Chief Development Officer Charlene Porsild is stepping up to handle more duties. She was hired a year ago, on Torres Nez’s recommendation, to share management of the organization. But they apparently hadn’t been seeing eye-to-eye lately.
“At the staff level, there was discussion between our two executives,” said board member Roger Fragua. “At one point in time, neither one was satisfied with their work environment and both were looking for jobs.”
Porsild had applied to become executive director of the Historic Museum at Fort Missoula in Montana, but Fragua said she has since withdrawn her application and is committed to staying with SWAIA.
The resignations and the announcement about the new competition come just four months before Indian Market, the largest art market of its kind, which draws 175,000 people to the Plaza area for what has become Santa Fe’s busiest tourism weekend.
On Sunday, Indigenous Fine Art Market posted on its Facebook page a photo of the three former SWAIA officials along with at least 16 Native American artists.
“Your outpouring of support has been absolutely incredible,” the message said. “We are so grateful.
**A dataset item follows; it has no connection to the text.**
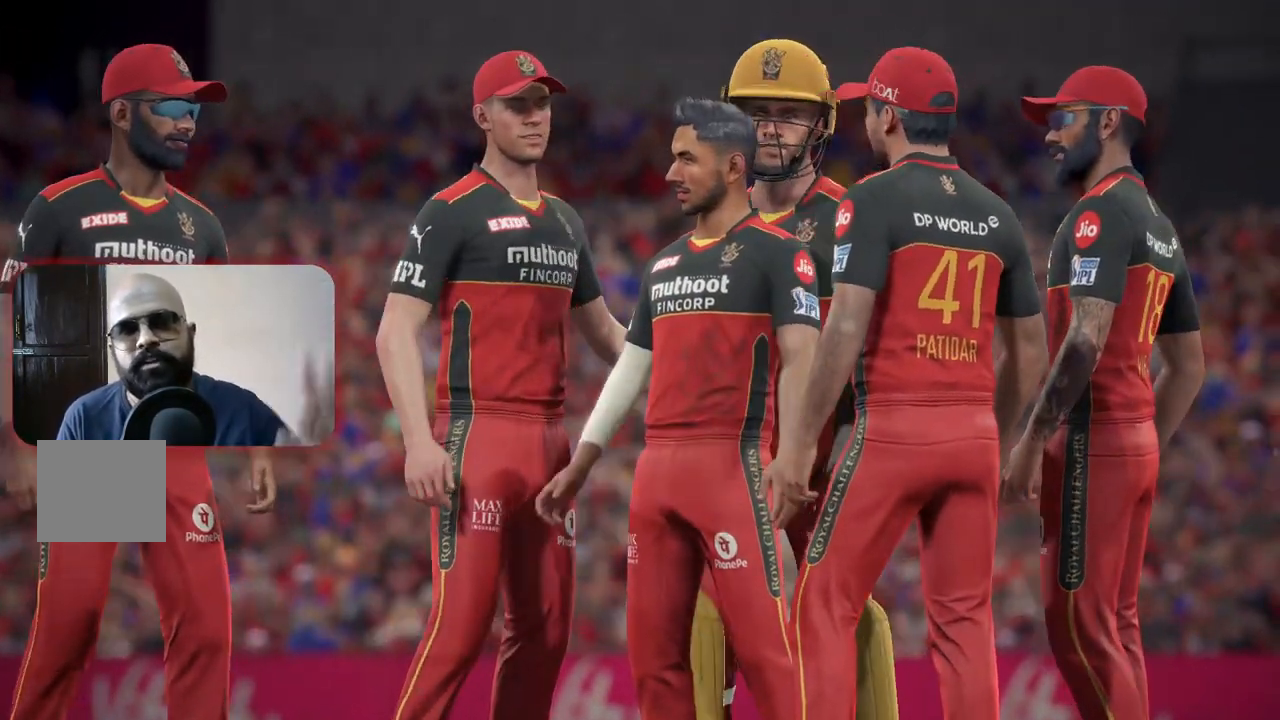
Gameplay with a controller (Xbox layout); each line is a JSON object with the inputs held at the frame after it (dt_ms = milliseconds from this image to that frame). "events" lists button and stick changes between this image and that frame as [ms after this image, input, new state], when the widget could be followed in between. Not read: L3 R3.
{"dt_ms": 500, "buttons": [], "left_stick": "center", "right_stick": "center", "events": [[283, "R2", "down"], [400, "R2", "up"]]}
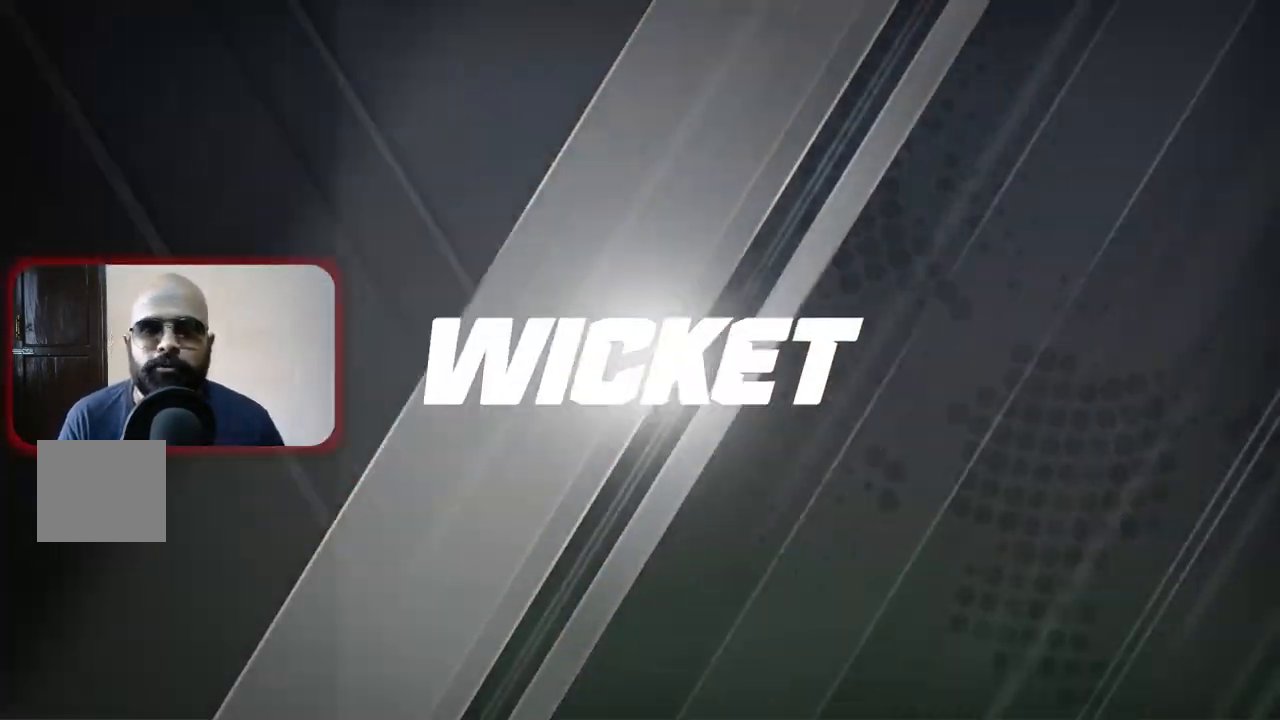
{"dt_ms": 500, "buttons": [], "left_stick": "center", "right_stick": "center", "events": []}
Thank you so much! As you can imagine, we’re trying to catch our breath! We’ll answer all of your emails, texts, and phone calls soon + we’ll keep you updated as we progress. Thanks again.”
Some artists, who initially demanded Torres Nez be reinstated as co-leader of SWAIA, have come out supporting the new group “like a breath of fresh air” for Native American artists.
Monty Claw, who has been participating at Santa Fe Indian Market since 2001, said he will not go to SWAIA’s market because he believes Torres Nez is better suited to run an Indian Market.
“I’m not upset at SWAIA,” said Claw, a jeweler based in Gallup. “It’s just time for a different venue that has more of a Native voice.”
But board members say they have received “phenomenal” support from other artists since Torres Nez left, in part over a disagreement about pay and benefit cuts at SWAIA.
“When you read Facebook, you get a negative view of what’s going on,” Colt said. “The reality is we’ve lost none of our major partners. People are asking what they can do for us and we’re providing the answers.”
Many artists he added, “Are banding together and coming to us and saying, ‘We want to help you.’ ”
Fragua emphasized the mission of SWAIA is to support Indian art, and “anyone supporting Indian art is a friend, not a foe.”
There is a finite number of buyers and the economy is still challenging, he said. The buyer who comes to Indian Market from out of state might also stop in Albuquerque’s Old Town as well as check out Santa Fe galleries and other attractions, Fragua said, but “there are only so many hours and so much money in their pockets.”
Fragua said he’s seen what happens when there are too many tribal casinos in the same area. They all compete for the same customers and the market gets saturated.
“When you go to Indian Market now, each potter is [already] competing with lots of others potters,” he said. “The same is true for weavers and jewelers. If you create another show at the same time, it makes it that much more competitive for the artists.”
The biggest mistake he ever made as Jemez tribal administrator, Fragua said, was to hold an art market at the Albuquerque Hilton hotel in Albuquerque during Balloon Fiesta, hoping to benefit from the big influx of tourists. Nobody came.
Looking ahead, Fragua said the board is anticipating a “wonderful market because of all the press.” Artists booth fees are coming in, and many are telling SWAIA, “We’re going to be there in a big way,” he said. Even seasoned artists are volunteering to answer phone calls and process paperwork, he said, and “that speaks volumes.”